State Sen. Keith Faber, R-Celina, and state Rep. Jim Buchy, R-Greenville, spoke in detail Wednesday on the need to approve Issue 2 during a public meeting sponsored by the Auglaize County Patriots at the Wapakoneta Eagles.
The issue, which was an attachment to the recently passed budget bill in Ohio, limits some of the negotiating powers for public workers such as policeman, fireman, and teachers. Both legislators immediately came out in support of the issue and dispelled what they called myths about the issue.
The issue is being brought up for a vote after it was successfully petitioned to be repealed.
“Just remember Issue 2 is all about job creation,” Buchy said.
Buchy was one of few elected officials with the state legislature in 1983 when collective bargaining laws giving all public employees other than policeman and fireman the right to strike and bargain. He said the result has been a gradual recession of the state economy compared to other states.
“In a 28-year span, we have taxed and spent at a way higher rate than inflation,” Buchy said. “It is the reason we are losing people to Florida and other states. We need to reduce the cost of doing business in the state of Ohio.”
Issue 2 does not affect salaries or benefits for most government employees, as some have believed.
Buchy said that approving the bill was simple common sense for the average taxpayer.
“We have a governor (Kasich) who has taken initiative and has shown unbelievable backbone,” Buchy said.
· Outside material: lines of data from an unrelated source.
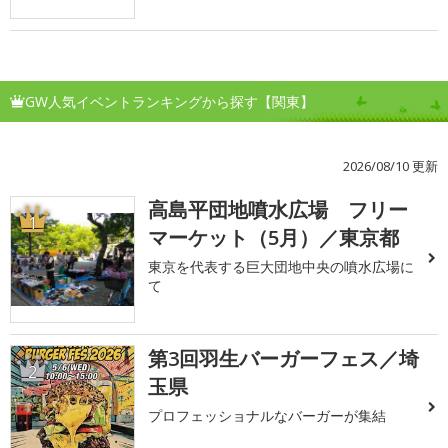
GW人気イベントランキングから探す【関東】
2026/08/10 更新
高島平団地噴水広場 フリー
1
マーケット（5月）／東京都
東京を代表する巨大団地中央の噴水広場に
て
第3回羽生バーガーフェス／埼
2
玉県
プロフェッショナルなバーガーが集結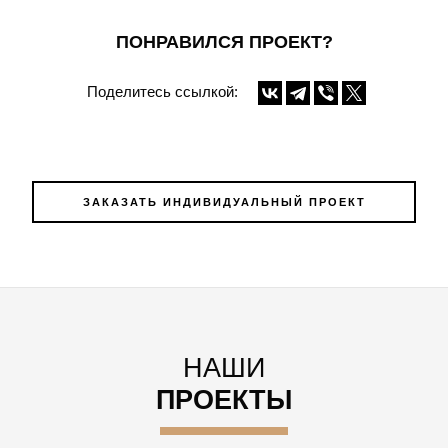
ПОНРАВИЛСЯ ПРОЕКТ?
Поделитесь ссылкой:
ЗАКАЗАТЬ ИНДИВИДУАЛЬНЫЙ ПРОЕКТ
НАШИ
ПРОЕКТЫ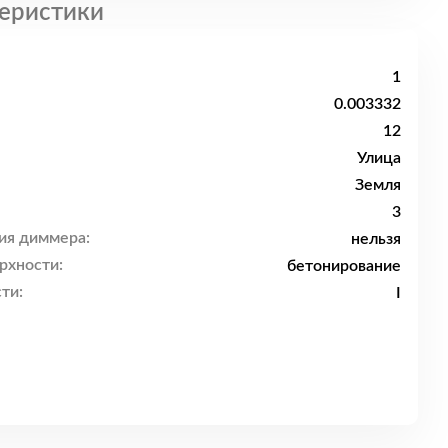
еристики
1
0.003332
12
Улица
Земля
3
ия диммера:
нельзя
рхности:
бетонирование
ти:
I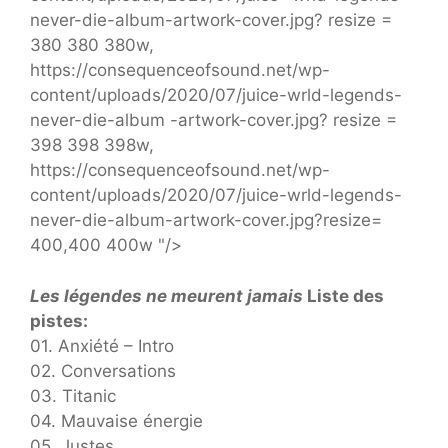
never-die-album-artwork-cover.jpg? resize =
380 380 380w,
https://consequenceofsound.net/wp-
content/uploads/2020/07/juice-wrld-legends-
never-die-album -artwork-cover.jpg? resize =
398 398 398w,
https://consequenceofsound.net/wp-
content/uploads/2020/07/juice-wrld-legends-
never-die-album-artwork-cover.jpg?resize=
400,400 400w "/>
Les légendes ne meurent jamais
Liste des
pistes:
01. Anxiété – Intro
02. Conversations
03. Titanic
04. Mauvaise énergie
05. Justes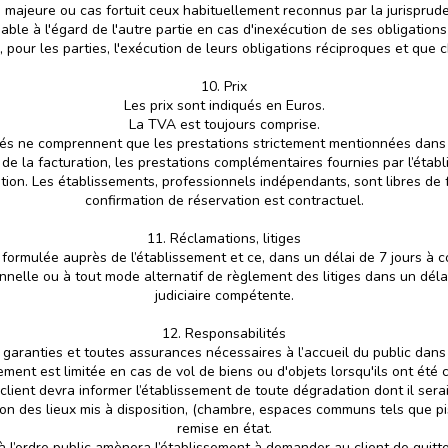
majeure ou cas fortuit ceux habituellement reconnus par la jurisprude
ble à l'égard de l'autre partie en cas d'inexécution de ses obligation
pour les parties, l'exécution de leurs obligations réciproques et que c
10. Prix
Les prix sont indiqués en Euros.
La TVA est toujours comprise.
ués ne comprennent que les prestations strictement mentionnées dans 
de la facturation, les prestations complémentaires fournies par l’établi
tion. Les établissements, professionnels indépendants, sont libres de fa
confirmation de réservation est contractuel.
11. Réclamations, litiges
 formulée auprès de l’établissement et ce, dans un délai de 7 jours à c
elle ou à tout mode alternatif de règlement des litiges dans un délai d
judiciaire compétente.
12. Responsabilités
 garanties et toutes assurances nécessaires à l’accueil du public dans 
sement est limitée en cas de vol de biens ou d'objets lorsqu'ils ont été
 client devra informer l’établissement de toute dégradation dont il ser
n des lieux mis à disposition, (chambre, espaces communs tels que piscin
remise en état.
l’ordre public amènera l’établissement à demander au client de quitt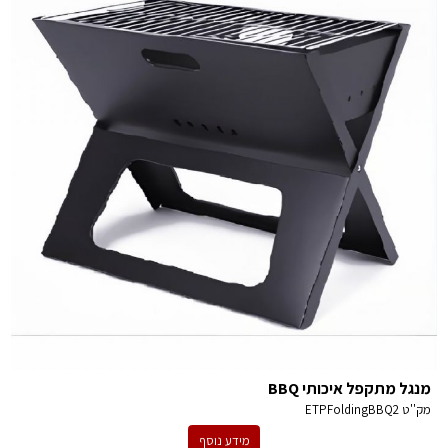
מנגל מתקפל איכותי BBQ
מק''ט
ETPFoldingBBQ2
מידע נוסף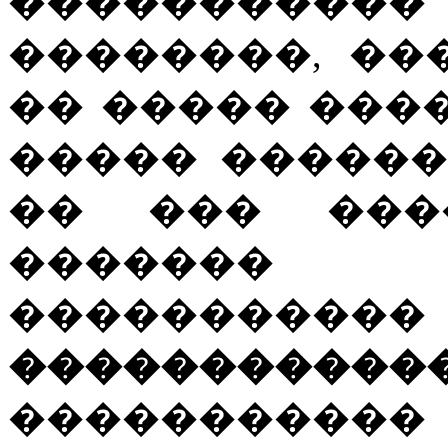
����������
��������, ��
�� ����� ���
����� ������
�� ��� ���
�������
�������
�����������
�����������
Among the highlights of the bill, public workers will be asked to pay higher shares on some of their benefits. If the issue is approved, public workers will be required to pay at least 15 percent of their health care premium and 10 percent of their retirement contribution.
Among other things, it would also make performance-based increases in pay a bigger factor in negotiating wages.
“Many people against this issue have said that it is an attack,” Faber said. “The reality is, it isn’t an attack. It is a math problem. It is saying you are not going to get a raise for putting time sitting in a chair. You’ll get a raise based on performance. This is how the public sector works.”
Faber said that many public employees are paying less than 15 percent of their healthcare premium and many do not pay onto their retirement benefit at all. At the same time, the average private sector worker pays approximately 30 percent of his healthcare premium and many do not receive retirement benefits of any kind.
Giving an example, Faber said teacher salaries have increased 33 percent in the last 10 years. A recent study showed that the average public worker made 43 percent more than their private sector counterpart.
“I’m not being a mean person,” Faber said. “It is a simple math problem. The benefit structure is out of step with what the public can afford. I voted to raise my own health care so my wife doesn’t get laid off (she is an educator).”
Faber referred to raising his health care premium as a state senator so he paid more in an effort to help balance the state budget.
Faber said the myths that the bill will cause job losses among firefighters, teachers, and other public employees is simply false. He said that the new legislation would help retain workers by giving back more negotiating powers to government entities.
“The pension package alone in Columbus for one year was $41 million,” Faber said. “How many police officers could you hire with $41 million. The city of Toledo was recently forced to drop its road construction plan for the year because of picking up employee pensions.”